“Why can’t you put the linen basket away when you’ve emptied it?” I shouted at my son in frustration. “I’m already fed up with tidying up after you most of the time. Don’t you think I’ve got better things to do with my time than clear up after you?” I continued to rant.
But his eyes had already glazed over. He stood patiently waiting for my rant to finish, but I just went on and on, letting out all my frustration. “Okay, Okay” he eventually shouted and stormed off upstairs to his room.
It’s easy and simple to forget that our teens need to learn how to do chores or household tasks which is part of the learning process for them to make mistakes. It’s then even easier to point out these mistakes to our teens. But at what cost?
Focusing on the negative characteristic of our teenagers is rarely helpful. In fact the more we look for the negative the more examples of it we will find in them. The result is often a feeling a failure and disappointment to both for the teen and the parent.

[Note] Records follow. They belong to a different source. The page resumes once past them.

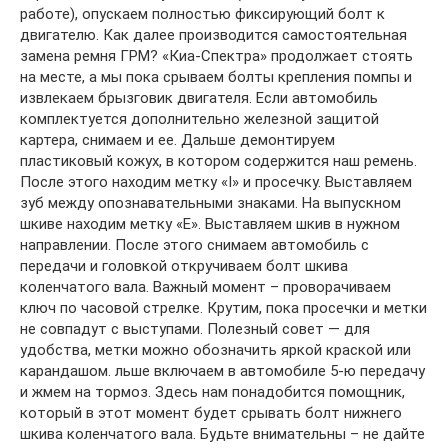
работе), опускаем полностью фиксирующий болт к
двигателю. Как далее производится самостоятельная
замена ремня ГРМ? «Киа-Спектра» продолжает стоять
на месте, а мы пока срываем болты крепления помпы и
извлекаем брызговик двигателя. Если автомобиль
комплектуется дополнительно железной защитой
картера, снимаем и ее. Дальше демонтируем
пластиковый кожух, в котором содержится наш ремень.
После этого находим метку «I» и просечку. Выставляем
зуб между опознавательными знаками. На выпускном
шкиве находим метку «Е». Выставляем шкив в нужном
направлении. После этого снимаем автомобиль с
передачи и головкой откручиваем болт шкива
коленчатого вала. Важный момент – проворачиваем
ключ по часовой стрелке. Крутим, пока просечки и метки
не совпадут с выступами. Полезный совет — для
удобства, метки можно обозначить яркой краской или
карандашом. льше включаем в автомобиле 5-ю передачу
и жмем на тормоз. Здесь нам понадобится помощник,
который в этот момент будет срывать болт нижнего
шкива коленчатого вала. Будьте внимательны – не дайте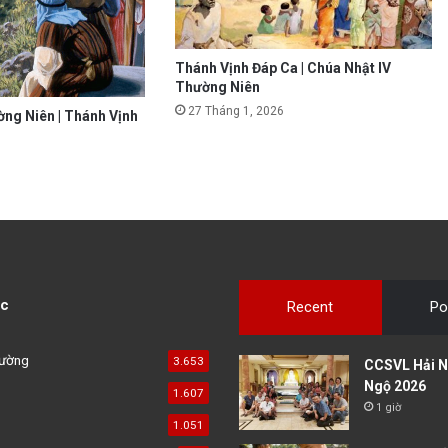
Thánh Vịnh Đáp Ca | Chúa Nhật IV
Thường Niên
27 Tháng 1, 2026
ờng Niên | Thánh Vịnh
c
Recent
Po
đường
3.653
CCSVL Hải N
Ngộ 2026
1.607
1 giờ
1.051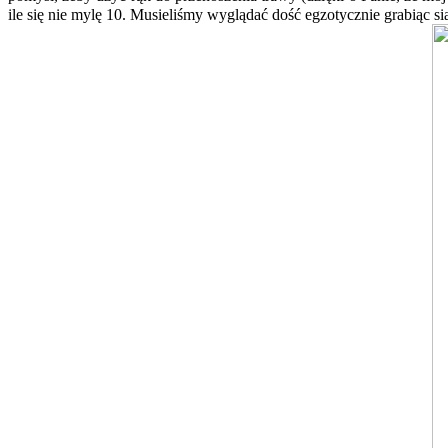
ile się nie mylę 10. Musieliśmy wyglądać dość egzotycznie grabiąc s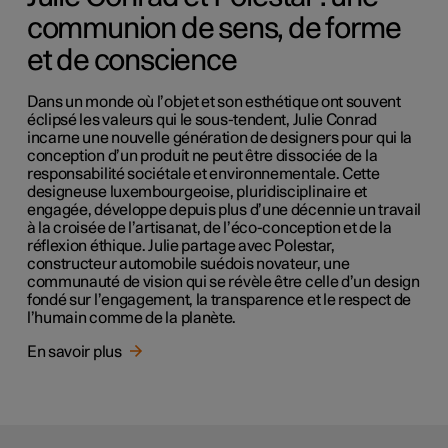
communion de sens, de forme
et de conscience
Dans un monde où l’objet et son esthétique ont souvent
éclipsé les valeurs qui le sous-tendent, Julie Conrad
incarne une nouvelle génération de designers pour qui la
conception d’un produit ne peut être dissociée de la
responsabilité sociétale et environnementale. Cette
designeuse luxembourgeoise, pluridisciplinaire et
engagée, développe depuis plus d’une décennie un travail
à la croisée de l’artisanat, de l’éco-conception et de la
réflexion éthique. Julie partage avec Polestar,
constructeur automobile suédois novateur, une
communauté de vision qui se révèle être celle d’un design
fondé sur l’engagement, la transparence et le respect de
l’humain comme de la planète.
En savoir plus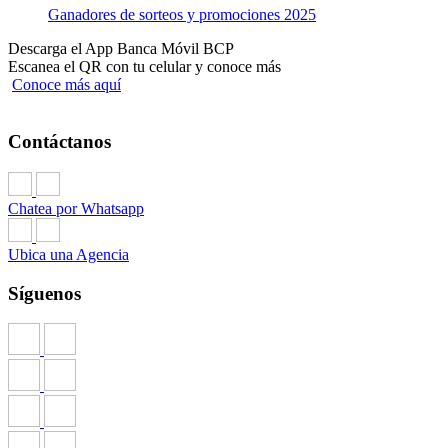
Ganadores de sorteos y promociones 2025
Descarga el App Banca Móvil BCP
Escanea el QR con tu celular y conoce más
Conoce más aquí
Contáctanos
Chatea por Whatsapp
Ubica una Agencia
Síguenos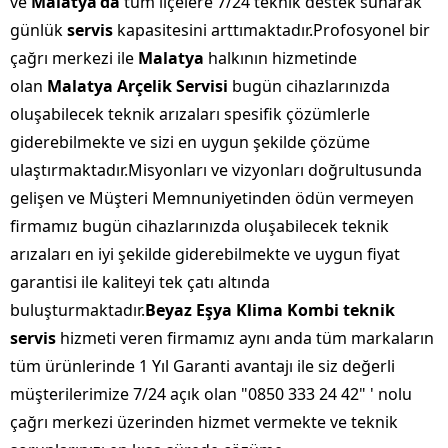
ve
Malatya'da
tüm ilçelere 7/24 teknik destek sunarak
günlük
servis
kapasitesini arttımaktadır.Profosyonel bir
çağrı merkezi ile
Malatya
halkının hizmetinde
olan
Malatya Arçelik Servisi
bugün cihazlarınızda
oluşabilecek teknik arızaları spesifik çözümlerle
giderebilmekte ve sizi en uygun şekilde çözüme
ulaştırmaktadır.Misyonları ve vizyonları doğrultusunda
gelişen ve Müşteri Memnuniyetinden ödün vermeyen
firmamız bugün cihazlarınızda oluşabilecek teknik
arızaları en iyi şekilde giderebilmekte ve uygun fiyat
garantisi ile kaliteyi tek çatı altında
buluşturmaktadır.
Beyaz Eşya Klima Kombi teknik
servis
hizmeti veren firmamız aynı anda tüm markaların
tüm ürünlerinde 1 Yıl Garanti avantajı ile siz değerli
müşterilerimize 7/24 açık olan "0850 333 24 42" ' nolu
çağrı merkezi üzerinden hizmet vermekte ve teknik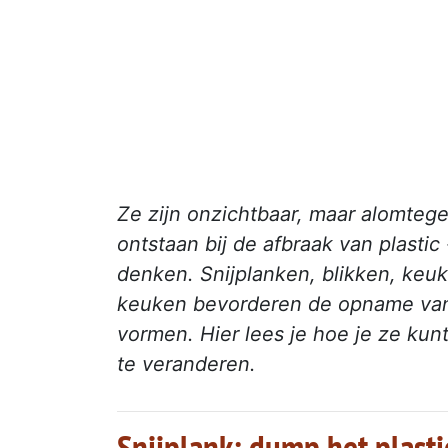
Ze zijn onzichtbaar, maar alomtege
ontstaan bij de afbraak van plasti
denken. Snijplanken, blikken, keuk
keuken bevorderen de opname van 
vormen. Hier lees je hoe je ze k
te veranderen.
Snijplank: dump het plasti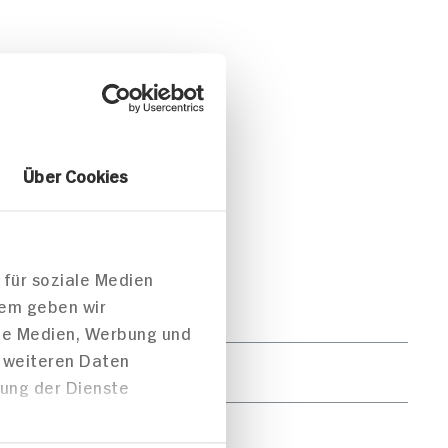
Über Cookies
 für soziale Medien
dem geben wir
pro Portion
ale Medien, Werbung und
t weiteren Daten
1.807kJ /432kcal
zung der Dienste
24g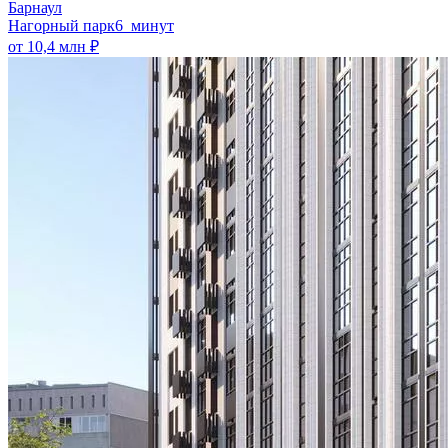
Барнаул
Нагорный парк
6 минут
от 10,4 млн ₽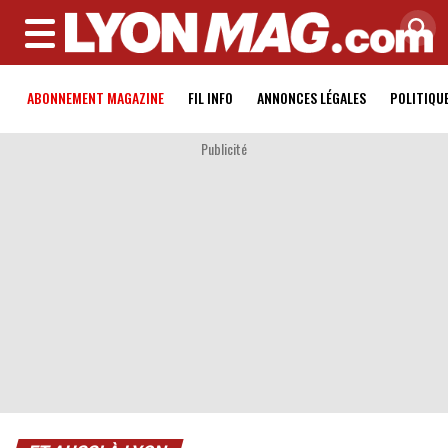
MENU
ABONNEMENT MAGAZINE
FIL INFO
ANNONCES LÉGALES
POLITIQU
Publicité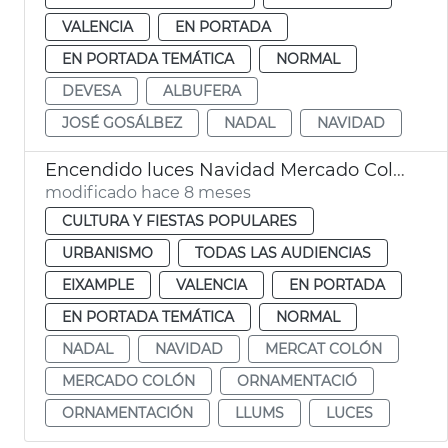
VALENCIA
EN PORTADA
EN PORTADA TEMÁTICA
NORMAL
DEVESA
ALBUFERA
JOSÉ GOSÁLBEZ
NADAL
NAVIDAD
Encendido luces Navidad Mercado Colón València
modificado hace 8 meses
CULTURA Y FIESTAS POPULARES
URBANISMO
TODAS LAS AUDIENCIAS
EIXAMPLE
VALENCIA
EN PORTADA
EN PORTADA TEMÁTICA
NORMAL
NADAL
NAVIDAD
MERCAT COLÓN
MERCADO COLÓN
ORNAMENTACIÓ
ORNAMENTACIÓN
LLUMS
LUCES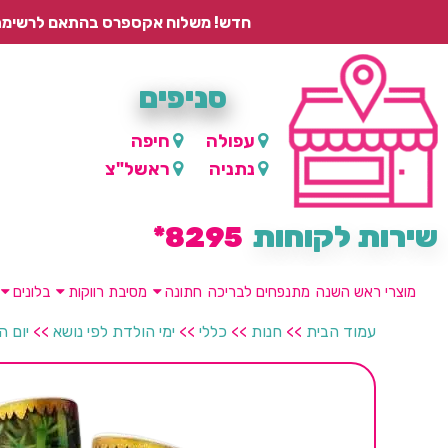
חדש! משלוח אקספרס בהתאם לרשימת היישובים – עד 2 ימי עסקים, ועד 4 ימי עסקים למוצרים ממותגים.
סניפים
עפולה
חיפה
נתניה
ראשל"צ
שירות לקוחות
8295*
מוצרי ראש השנה
מתנפחים לבריכה
חתונה
מסיבת רווקות
בלונים
עמוד הבית
>>
חנות
>>
כללי
>>
ימי הולדת לפי נושא
>>
יום ה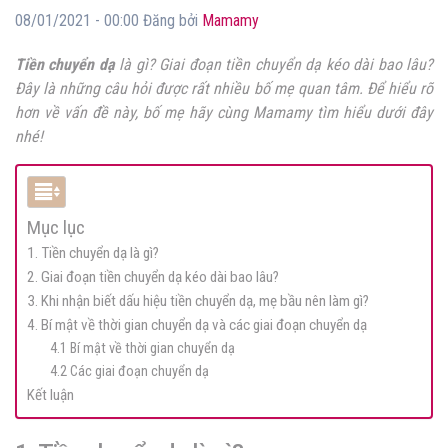
08/01/2021 - 00:00 Đăng bởi
Mamamy
Tiền chuyển dạ
là gì? Giai đoạn tiền chuyển dạ kéo dài bao lâu?
Đây là những câu hỏi được rất nhiều bố mẹ quan tâm. Để hiểu rõ
hơn về vấn đề này, bố mẹ hãy cùng Mamamy tìm hiểu dưới đây
nhé!
Mục lục
1. Tiền chuyển dạ là gì?
2. Giai đoạn tiền chuyển dạ kéo dài bao lâu?
3. Khi nhận biết dấu hiệu tiền chuyển dạ, mẹ bầu nên làm gì?
4. Bí mật về thời gian chuyển dạ và các giai đoạn chuyển dạ
4.1 Bí mật về thời gian chuyển dạ
4.2 Các giai đoạn chuyển dạ
Kết luận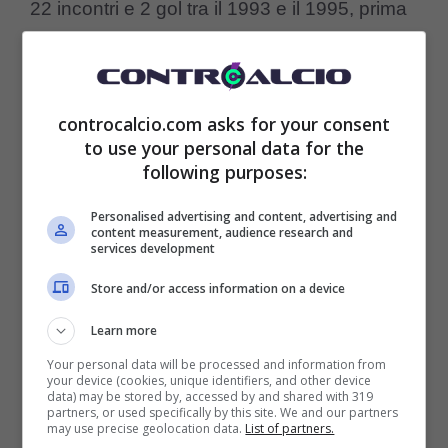
22 incontri e 2 gol tra il 1993 e il 1995, prima
di intraprendere una fase di declino con la
Belenenses (6 presenze nel 1995-1996),
controcalcio.com asks for your consent
seguita da esperienze con Reggiana e
to use your personal data for the
Santa Clara, prima di ritirarsi definitivamente
following purposes:
dal calcio giocato nel 2001.
Personalised advertising and content, advertising and
content measurement, audience research and
services development
Nel 2004-2005, ha avuto un’esperienza
Store and/or access information on a device
come allenatore con il “suo” Portimonense,
Learn more
ma questa è rimasta la sua ultima
Your personal data will be processed and information from
esperienza in panchina.
È stata la figlia
your device (cookies, unique identifiers, and other device
data) may be stored by, accessed by and shared with 319
partners, or used specifically by this site. We and our partners
Matilda a comunicare la triste notizia della
may use precise geolocation data.
List of partners.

But focusing on the positive engenders a feeling of hope, of pride and of success. That doesn’t mean we need to take no notice of mistakes or praise poor performance; it’s about acknowledging what our teenager has done and using mistakes as feedback for better performance in the future.
How To Get Chores Done Well
Anticipate your teen to make mistakes. When learning anything new it’s common to make mistakes and not do things as we would like or miss out portions of the job altogether. Use the mistake as a basis for future learning and education.
Give clear and precise instructions about exactly what needs to be done and accomplished. Often we presume that teens know how to do things being done. So include all aspects of what needs to be done.
Then show them the proper way to do it. Sometimes verbal instructions are not enough for them to understand. If they’re using a new piece of equipment they often need to be shown how to use it, seeing it by itself. Show them first and then let them have a go under your guidance and watchful eyes.
Always praise the effort done even if the result is not what you’ve wanted. Notice all the positive things that they did do. Often their mistakes come from not having understood the task and instructions properly. This can either be due to you assuming your teen knows what to do (see above) but just as likely, your teen assumes they know what to do and won’t listen to what you’re saying. The latter is particularly true for those teens who need to learn by experience.
Let your teens know your standards. Do not accept sub-standard work, but realize that your teen may not achieve your standard on the first attempt. Set them a standard they can reach and gradually move to perfection until it meets your own.
Explain the reason behind what they’re doing. Even if they don’t agree with it at this stage of the instructions, it’s important for them to realize that they’re not doing something just for the sake of it. Let them know there’s a purpose behind their every actions.
Let them know when they’ve done an excellent job. Far from going to their heads, appreciation, compliment and praise are likely to get you a repeat performance.